John Langan On Sefira and Other Betrayals, and Writing. | More2Read
 

John Langan On Sefira and Other Betrayals, and Writing.



John Langan is the author of two novels, The Fisherman(Word Horde 2016) and House of Windows (Night Shade 2009), and three collections of stories, Sefira and Other Betrayals (Hippocampus 2019), The Wide, Carnivorous Sky and Other Monstrous Geographies (Hippocampus 2013) and Mr. Gaunt and Other Uneasy Encounters (Prime 2008). For The Fisherman, he was awarded the Bram Stoker and This is Horror awards. With Paul Tremblay, he co-edited Creatures: Thirty Years of Monsters (Prime 2011). He’s one of the founders of the Shirley Jackson Awards, for which he served as a juror during its first three years. Currently, he reviews horror and dark fantasy for Locus magazine.

__________

Exercise A: Using the author biography, decide whether each statement agrees with it: (i) Langan co-edited Creatures: Thirty Years of Monsters with Paul Tremblay; (ii) Langan served as a juror for the Shirley Jackson Awards during their first five years; (iii) Langan reviews horror and dark fantasy for Locus magazine. Answer yes or no for each, quoting the words of the biography that decide it.
Exercise B: Duplicate the stretch of the author biography from "John Langan On Sefira and Other Betrayals, and Writing. |" through "for Locus magazine.".
Exercise C:
Answer these questions from the author biography:
(i) Which publisher released Sefira and Other Betrayals?
(ii) For which book did Langan win the Bram Stoker award?
(iii) Which publisher released House of Windows?

Provided records:
__________

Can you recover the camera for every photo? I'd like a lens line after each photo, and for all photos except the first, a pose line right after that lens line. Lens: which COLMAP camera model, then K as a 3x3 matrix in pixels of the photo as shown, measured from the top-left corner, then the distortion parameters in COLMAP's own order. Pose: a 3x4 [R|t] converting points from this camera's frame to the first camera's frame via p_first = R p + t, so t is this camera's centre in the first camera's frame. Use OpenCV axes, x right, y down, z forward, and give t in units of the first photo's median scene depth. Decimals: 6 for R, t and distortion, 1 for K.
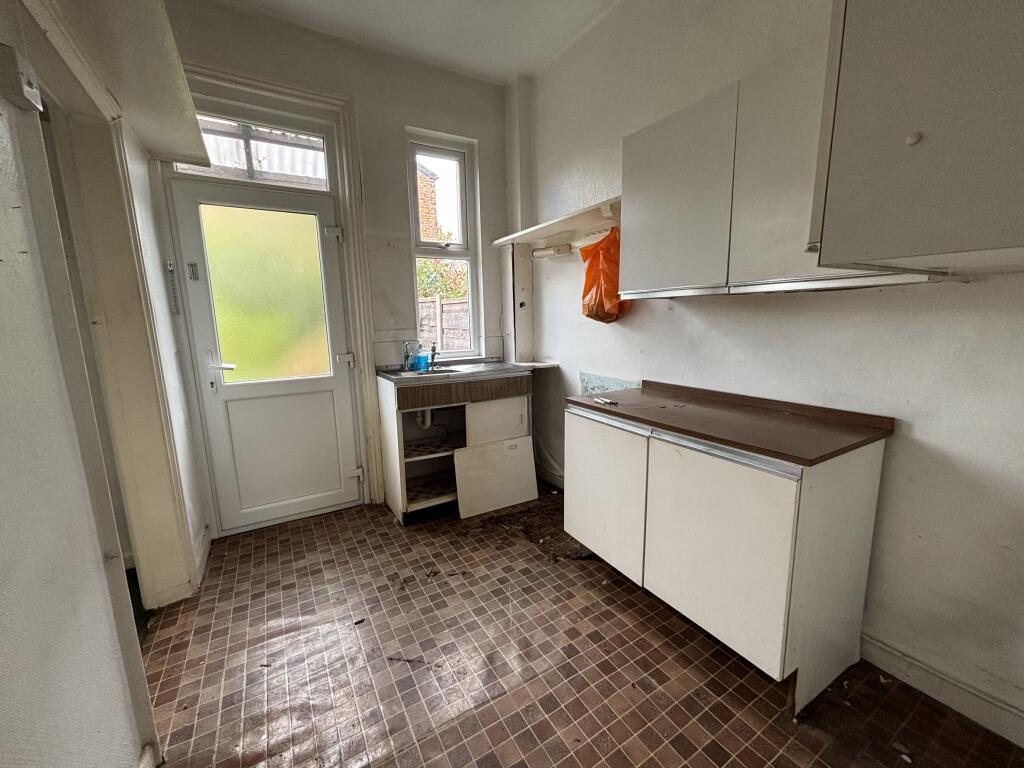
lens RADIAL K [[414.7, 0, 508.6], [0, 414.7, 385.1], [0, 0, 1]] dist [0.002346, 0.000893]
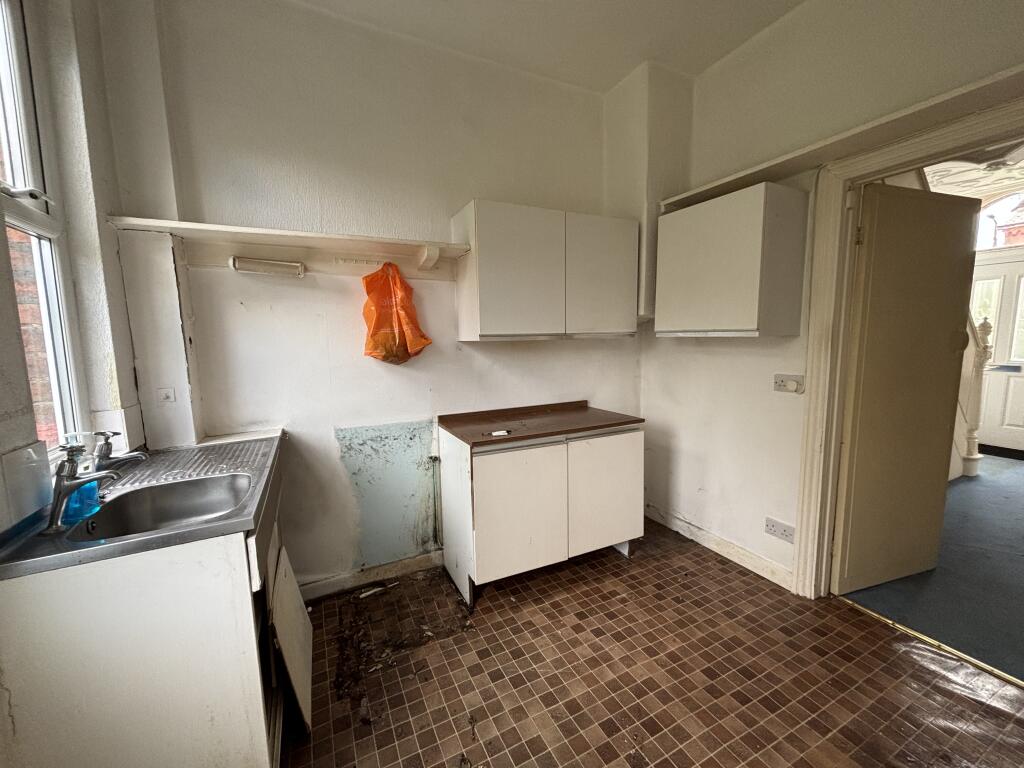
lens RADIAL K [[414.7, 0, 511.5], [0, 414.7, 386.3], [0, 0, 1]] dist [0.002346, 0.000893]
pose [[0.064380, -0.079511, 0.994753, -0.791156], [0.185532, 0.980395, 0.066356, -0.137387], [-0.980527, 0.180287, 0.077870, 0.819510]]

__________

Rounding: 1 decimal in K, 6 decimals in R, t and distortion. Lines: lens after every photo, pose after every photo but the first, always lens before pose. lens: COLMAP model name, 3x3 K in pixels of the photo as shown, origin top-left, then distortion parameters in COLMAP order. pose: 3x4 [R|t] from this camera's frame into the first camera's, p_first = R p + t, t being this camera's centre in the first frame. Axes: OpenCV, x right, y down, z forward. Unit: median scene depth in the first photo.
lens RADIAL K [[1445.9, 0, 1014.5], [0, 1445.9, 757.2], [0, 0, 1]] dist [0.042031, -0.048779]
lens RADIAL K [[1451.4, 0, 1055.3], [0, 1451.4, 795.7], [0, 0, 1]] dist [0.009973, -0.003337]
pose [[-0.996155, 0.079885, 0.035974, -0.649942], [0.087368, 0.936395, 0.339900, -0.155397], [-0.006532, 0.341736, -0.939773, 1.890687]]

__________

Answer A:
(i) Yes: "With Paul Tremblay, he co-edited Creatures: Thirty Years of Monsters (Prime 2011)."
(ii) No: "for which he served as a juror during its first three years."
(iii) Yes: "Currently, he reviews horror and dark fantasy for Locus magazine."

Answer B:
John Langan On Sefira and Other Betrayals, and Writing. | More2Read
 

John Langan On Sefira and Other Betrayals, and Writing.



John Langan is the author of two novels, The Fisherman(Word Horde 2016) and House of Windows (Night Shade 2009), and three collections of stories, Sefira and Other Betrayals (Hippocampus 2019), The Wide, Carnivorous Sky and Other Monstrous Geographies (Hippocampus 2013) and Mr. Gaunt and Other Uneasy Encounters (Prime 2008). For The Fisherman, he was awarded the Bram Stoker and This is Horror awards. With Paul Tremblay, he co-edited Creatures: Thirty Years of Monsters (Prime 2011). He’s one of the founders of the Shirley Jackson Awards, for which he served as a juror during its first three years. Currently, he reviews horror and dark fantasy for Locus magazine.

Answer C:
(i) Hippocampus
(ii) The Fisherman
(iii) Night Shade